-- TASK DETAILS --
Each line from the one containing "do 4º Encontro" to the end of the entries below must be restated exactly, and no other line should appear.

-- INPUT --

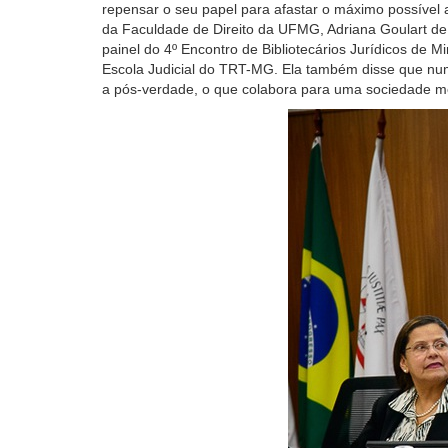
repensar o seu
papel para afastar o máximo possível
leitor
da Faculdade de Direito da UFMG, Adriana Goulart de
de
painel
do 4º Encontro de Bibliotecários Jurídicos de M
tela,
Escola Judicial do TRT-MG.
Ela também disse que n
ignore
a
pós-verdade,
o que cola
bora para uma sociedade m
este
botão.
Ele
é
um
recurso
de
acessibilidade
para
pessoas
com
baixa
visão.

-- ANSWER SECTION --
do 4º Encontro de Bibliotecários Jurídicos de M
tela,
Escola Judicial do TRT-MG.
Ela também disse que n
ignore
a
pós-verdade,
o que cola
bora para uma sociedade m
este
botão.
Ele
é
um
recurso
de
acessibilidade
para
pessoas
com
baixa
visão.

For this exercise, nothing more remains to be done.